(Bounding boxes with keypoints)

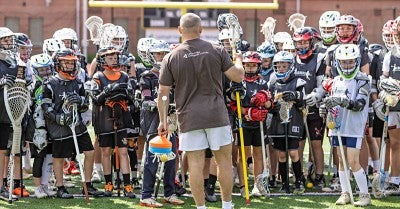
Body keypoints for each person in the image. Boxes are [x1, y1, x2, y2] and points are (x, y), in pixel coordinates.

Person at [157, 13, 244, 209]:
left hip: (189, 118)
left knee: (194, 164)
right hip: (216, 115)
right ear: (201, 29)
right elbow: (238, 77)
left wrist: (163, 120)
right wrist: (239, 60)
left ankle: (200, 207)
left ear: (180, 31)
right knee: (223, 162)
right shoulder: (217, 49)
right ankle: (227, 205)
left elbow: (163, 94)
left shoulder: (171, 57)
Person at [41, 48, 103, 199]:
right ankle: (60, 187)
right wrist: (58, 118)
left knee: (89, 152)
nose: (70, 65)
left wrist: (80, 100)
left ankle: (87, 185)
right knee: (59, 157)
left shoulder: (78, 83)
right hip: (59, 127)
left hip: (77, 124)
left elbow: (85, 103)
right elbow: (45, 106)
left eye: (72, 62)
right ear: (57, 64)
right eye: (66, 62)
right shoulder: (50, 83)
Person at [322, 44, 371, 206]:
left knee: (353, 160)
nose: (347, 65)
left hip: (354, 126)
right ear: (338, 63)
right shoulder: (336, 80)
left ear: (357, 61)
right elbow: (332, 102)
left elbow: (360, 104)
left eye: (350, 62)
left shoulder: (363, 79)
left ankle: (364, 195)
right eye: (343, 62)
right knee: (341, 161)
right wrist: (326, 106)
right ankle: (345, 193)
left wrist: (342, 101)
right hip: (338, 126)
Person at [138, 39, 184, 207]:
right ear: (151, 56)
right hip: (154, 124)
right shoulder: (147, 76)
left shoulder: (174, 76)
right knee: (153, 161)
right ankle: (146, 195)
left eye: (164, 54)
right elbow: (146, 101)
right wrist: (162, 107)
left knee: (171, 159)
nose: (161, 57)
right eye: (158, 53)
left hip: (171, 123)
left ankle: (169, 193)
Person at [89, 47, 136, 198]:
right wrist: (108, 91)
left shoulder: (123, 76)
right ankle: (108, 183)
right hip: (104, 119)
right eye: (110, 58)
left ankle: (127, 185)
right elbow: (95, 99)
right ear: (102, 60)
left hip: (120, 118)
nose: (114, 60)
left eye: (115, 57)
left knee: (123, 151)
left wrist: (124, 93)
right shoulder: (98, 76)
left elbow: (131, 98)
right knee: (105, 152)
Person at [229, 51, 273, 197]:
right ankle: (243, 186)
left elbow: (269, 105)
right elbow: (233, 104)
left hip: (259, 124)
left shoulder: (263, 82)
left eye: (253, 66)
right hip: (244, 123)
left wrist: (265, 98)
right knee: (243, 156)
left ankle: (258, 185)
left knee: (259, 154)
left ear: (258, 66)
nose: (250, 68)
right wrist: (248, 113)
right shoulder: (238, 80)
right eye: (247, 65)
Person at [269, 51, 306, 194]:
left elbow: (303, 99)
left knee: (293, 152)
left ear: (291, 66)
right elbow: (269, 104)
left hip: (293, 122)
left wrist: (296, 96)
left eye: (284, 66)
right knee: (282, 155)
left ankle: (298, 181)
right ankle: (284, 183)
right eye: (278, 66)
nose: (281, 69)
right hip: (278, 123)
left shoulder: (298, 81)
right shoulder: (273, 83)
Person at [26, 53, 57, 198]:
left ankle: (45, 185)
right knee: (39, 157)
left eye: (47, 69)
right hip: (37, 128)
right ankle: (38, 187)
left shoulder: (53, 84)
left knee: (50, 157)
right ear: (35, 70)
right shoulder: (33, 86)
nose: (45, 72)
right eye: (42, 70)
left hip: (51, 126)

- _Instructions for the task_: From the records above, copy out the line with "left ear: (357, 61)", the line with "right ankle: (146, 195)", and every line between them, word for word.

- _Reply to the task_:
left ear: (357, 61)
right elbow: (332, 102)
left elbow: (360, 104)
left eye: (350, 62)
left shoulder: (363, 79)
left ankle: (364, 195)
right eye: (343, 62)
right knee: (341, 161)
right wrist: (326, 106)
right ankle: (345, 193)
left wrist: (342, 101)
right hip: (338, 126)
Person at [138, 39, 184, 207]:
right ear: (151, 56)
right hip: (154, 124)
right shoulder: (147, 76)
left shoulder: (174, 76)
right knee: (153, 161)
right ankle: (146, 195)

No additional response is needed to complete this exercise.